Example 1:
Determine the discount Bob received on a chair if the selling price is $6 and the list price is $10.
Solution:
It is given that, original price = $10 and sale price = $6.
Discount = Original price – Sale price.
Discount = $10 – $6
= $4.
As a result, Bob got a $4 discount.
Example 2:
The price tag on a T-shirt said $30 but Daniel only paid $20 because there was a discount. Calculate the discount.
Solution:
It is given that, original price = $30 and sale price = $20.

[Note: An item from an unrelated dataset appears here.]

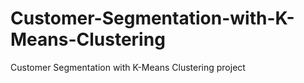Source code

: # Customer-Segmentation-with-K-Means-Clustering
Customer Segmentation with K-Means Clustering project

Therefore, discount = original price – sale price
= $30 – $20
= $10
As a result, Daniel received a $10 discount.
Example 3:
A store pays $65 for a belt. Further, a 35% markup is applied on it. How much does John pay for the belt?
Solution:
Mark up = 35% × 65
= 0.35 × 65
= 22.75
Selling price = Cost to store + Markup
= 65 + 22.75
= 87.75
As a result, John purchases the belt for $87.75.
Example 4:
You go shopping for your mother and spend $120 on a pair of earrings. You find out later that the price had been increased by 20 %. What was the price of the earrings purchased by the store?
Solution:
Let the cost to store be C.
Markup = Markup% × Cost to store
= 20% × C
= 0.20 C
Cost to store = Selling price – Markup
C = 120 – 0.20C
C + 0.20C = 120
1.20C = 120
C = \(\frac{120}{1.20}\)= $100
As a result, the cost to store is $100.
Example 5:
If a software costs $2000, a shopkeeper applies a 40% discount on the software for computers on account of Black Friday. Calculate the sale price of the software.
Solution:
Discount = Discount % \(\times\) original price
Discount = 40 % × 2000
= \(\frac{40}{100}\)× 2000
= 800
Discount = Original price – Sale price
800 = 2000 – Sale price
Sale price = 2000 – 800
Sale price = 1200
As a result, the sale price of the game is $1200.